Saturday, 16 February 2013

Hobby Guide: Ravenwing Basing - Cork Ruins

Hi guys - Sorry no post all week, I've been very busy with work but you folks don't care about that! Instead,  I have been making some excellent progress with my Ravenwing army.

The army is all airbrushed now with a good fade that I am happy with. It took 30 odd bikes to get there, but we got there! Lol

What I wanted to do with this army was to base it properly. With such a low model count I figured it was well worth putting the effort in, more than just using flock that is..

So I decided to keep it simple but effective and after scouting a few options on the Internet, decided for cork ruins.

I watched an excellent tutorial on YouTube (which I will try to find and edit in here later), and with this done....I ordered my cork.

The cork board I used was bought from Amazon UK (it was literally the first stuff I came across) and only cost about £4. Perfect when I am trying to keep this army cheap - it's mainly based on models I already own.. The only new models are the new Ravenwing bikes that I just had to use to replace my old bikers..

The cork basing.

We take our cork board as can be seen in the image above, and we just draw quickly around the outline of a bike base.

This is only a rough guide and the ruin pieces could either hang off the edge of the base or could be smaller and inside the frame of the plastic base.

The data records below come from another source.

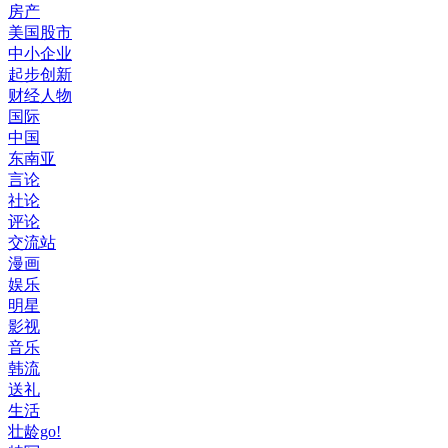
房产
美国股市
中小企业
起步创新
财经人物
国际
中国
东南亚
言论
社论
评论
交流站
漫画
娱乐
明星
影视
音乐
韩流
送礼
生活
壮龄go!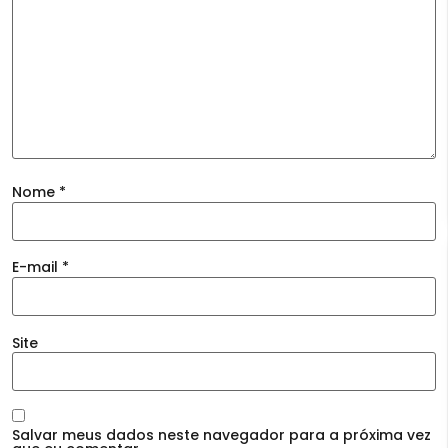
Nome
*
E-mail
*
Site
Salvar meus dados neste navegador para a próxima vez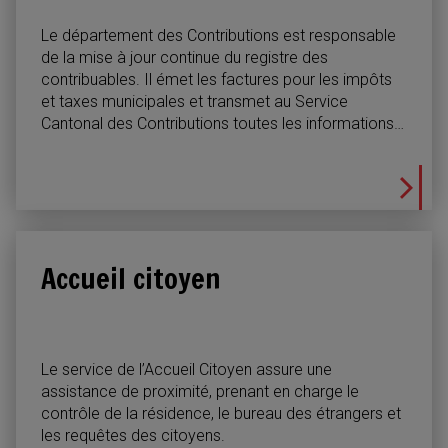
Le département des Contributions est responsable
de la mise à jour continue du registre des
contribuables. Il émet les factures pour les impôts
et taxes municipales et transmet au Service
Cantonal des Contributions toutes les informations
nécessaires pour l’établissement des déclarations
d’impôt des personnes physiques et morales.
Accueil citoyen
Le service de l’Accueil Citoyen assure une
assistance de proximité, prenant en charge le
contrôle de la résidence, le bureau des étrangers et
les requêtes des citoyens.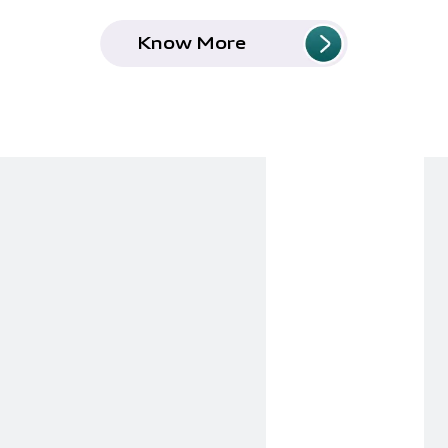
Know More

Your choice.

I decided to keep mine more or less the same size as the GW plastic base.

Once this has been done once, figure out how many bases you need and then rinse and repeat.
Draw as many as you need.

I left some reasonable space inbetween the outlines as I wasn't sure how I wanted to proceed - did I want the ruins to hang over, how irregular did I want the ruins to be.. Etc..

After doing this, I swiftly cut around the outlines of each base, leaving the corners angular so I could neaten them up and "irregularise" them later.

I really wanted each base to be individual and therefore I cut all of them out first, then left them ready to play.

Once I had them all done, I started to cut them up and bevel the edge in a very rough and ready fashion. This was a simple process, each ruin taking maybe a minute maximum.

I cut some pieces "broken" like the piece to the right, whilst others were kept simple with rough edging.

Once I had cut the bases to the size and shape I wanted, I used wood glue to attach the ruin to the bases.

In order to keep them individual, I wanted to insert plastic tubing to create sewerage or random industrial piping in the midst of the ruins.

I just made small cuts using the hobby knife and inserted
lengths of plasticard tubing that I bought from Evergreen Scale Models. Perfect for the job. I bought a pack of random assorted thicknesses to increase the  variety between the models.

The process took maybe a hour, an hour and a half tops.. And it has produced some excellent and individual ruined bases for the Ravenwing to zoom over.

The next stage is to use the airbrush to base coat them black, then grey, then a single fade highlight... Some pigment for a final finish and boom..they will be done!

The 'Wing will then get pinned into them and army done... :)

I encourage you guys to have a go at cork basing. It is far far cheaper than resin bases, takes just a couple of hours for an army and makes you feel like you not just a tournament playing goon! I'm loving a bit of hobby nonsense at the minute. You can also see how much spare material I have from a single sheet costing £4! It's off camera, but there is enough to also make a decent sized 40k ruin terrain piece.. Plus some scatter terrain from what you see spare as off cuts. Bargain.

I'll update the finished pieces later in the week, with an almost finished Ravenwing force.. I am just awaiting a FW Jetbike for my Librarian and some more Death Korps dudes for my Blob IG Allied force.. 


  1. Great tips. Love it.

    Its a great way to make your army look 1 notch greater, but so simple to achieve.

    Much like my deathwing basing, its striking, but not time consuming but draws peoples eyes in to your force.

    I don't know if you found this Ven, but I find doing a "nice base" not as monotonous and boring as flocking, and the small extra time investment was easier as the reward was much greater.

    I personally cant stand flocking, I've always "painted" my bases (using flock at times, but only for texture, not the finish).

    Whats brilliant is cork board is quite cheap, and your stone effect looks much like what you would pay £2 per base for a resin cast one.

    You could do flag stones, rocky out cropping and many other styles looking at this.

    1. Those were almost exactly my thoughts Bull.. I did not want to pay £2-£4 per base for a resin one if I could replicate something similar for far less.

      It was also far more rewarding to create these bases than just dunking dudes in pots of flock..

      You could do almost anything with the cork board sheets.. I've already got ideas on using cork board to create stunning bases for a craft world Eldar army I am thinking on.. And as revamping my Tau is the next hobby project, I'm thinking of ways to replicate the Tau "greater good" symbol on all their bases..especially for crisis suits..

    2. Thats what I was thinking with flagstones - you just "bore" out the symbols / patterns you need. You could put a healthy dose of PVE glue over the top if you want to create a smooth effect, or keep the stone feeling with the cork board.

      This ties into an article I want to do on simple but effective tricks I learned - especially if I start painting again I'll focus on it from this POV.